La revue Liberté se préoccupe de littérature, de théâtre, de cinéma, de philosophie, bref de tout ce qui relève de la réflexion et de la beauté, ce qui n'est en rien contradictoire avec le désir de s'arrimer au politique dans son sens le plus large. L'art est ainsi pour la revue une condition du politique ; un lieu de parole plutôt qu'une spécialisation. Liberté se veut une véritable agora, en dehors de toute sphère d'influence, un lieu de débats aiguillonné par une urgence : la nécessité de faire acte de résistance tant au bavardage médiatique qu'au murmure marchand ambiant.

 

 

 

n° 322 | Novembre 2018

Dans ce dossier, nous voulions aborder cette hospitalité qui existe hors du cadre juridique, adhérant à l’idée que l’hospitalité véritable, à l’échelle individuelle comme dans sa forme politique, commence là où la loi s’arrête.
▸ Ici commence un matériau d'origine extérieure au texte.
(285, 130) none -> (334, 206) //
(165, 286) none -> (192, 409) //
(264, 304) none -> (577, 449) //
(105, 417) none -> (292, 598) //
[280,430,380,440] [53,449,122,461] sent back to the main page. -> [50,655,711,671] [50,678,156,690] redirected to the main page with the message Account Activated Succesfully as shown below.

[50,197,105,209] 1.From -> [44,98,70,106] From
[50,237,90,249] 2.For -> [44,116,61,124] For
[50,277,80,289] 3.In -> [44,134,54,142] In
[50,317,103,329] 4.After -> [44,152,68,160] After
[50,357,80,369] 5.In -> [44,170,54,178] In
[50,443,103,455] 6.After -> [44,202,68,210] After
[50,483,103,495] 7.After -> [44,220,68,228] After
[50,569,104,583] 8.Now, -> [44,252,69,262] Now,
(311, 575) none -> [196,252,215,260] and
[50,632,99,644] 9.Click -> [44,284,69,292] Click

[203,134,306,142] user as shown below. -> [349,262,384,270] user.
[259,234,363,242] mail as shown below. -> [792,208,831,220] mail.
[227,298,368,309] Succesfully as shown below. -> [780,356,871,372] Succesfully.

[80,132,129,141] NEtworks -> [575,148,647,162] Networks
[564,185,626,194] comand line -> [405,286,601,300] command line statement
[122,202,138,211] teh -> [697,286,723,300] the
Nous constatons que les espaces que nous partageons, les lieux où nous cohabitons, sont de moins en moins hospitaliers. C’est à l’image de nos relations sociales, de plus en plus marquées par la méfiance, l’inimitié, le désengagement, la compétition. La crise politique de l’hospitalité nous renvoie aussi à une crise de nos imaginaires, comme le souligne avec justesse l’écrivain Patrick Chamoiseau. La mondialisation néolibérale a aseptisé notre rapport au monde et à l’Autre, tout en le chargeant d’une violence inouïe, au nom d’une logique économique étroite et infernale. Comment en sommes-nous venus à compter les personnes qui composent ces masses migrantes avant d’attester leur humanité ? À quel point faut-il haïr l’humain pour livrer tant de gens au ventre noir de la Méditerranée, avant de les abandonner dans des zones de non-droit, aux abords de l’Europe ? À quel degré de violence faut-il s’être accoutumé pour ne pas pleurer devant ces bancs publics dont l’accoudoir a été placé de façon à ce que personne ne puisse s’y étendre ?

n° 321 | Septembre 2018

Nous croyons qu’au lieu de chercher dans leur arbre généalogique pour y trouver des ancêtres autochtones et « s’auto-autochtoniser », ou d’alimenter le mythe des « bonnes relations » avec les Premiers Peuples, il serait plus utile que les Québécois et les Canadiens reconnaissent leurs angles morts – ce qui, d’ailleurs, vaut tout aussi bien pour leurs relations avec les nouveaux arrivants. Il est grand temps d’amorcer une transformation réelle de nos rapports. Parce que celui qui écoute attentivement saura que les Premiers Peuples n’ont rien oublié de la beauté du territoire, de sa richesse, de sa générosité, et que leurs récits font aussi écho aux effets de la présence coloniale. Ce n’est pas un sujet joyeux, mais il est incontournable, tout comme la question du respect du territoire comme source de vie, qui ne pourra jamais être évacuée, ni de la parole des Premiers Peuples ni du débat public sur l’avenir de la planète.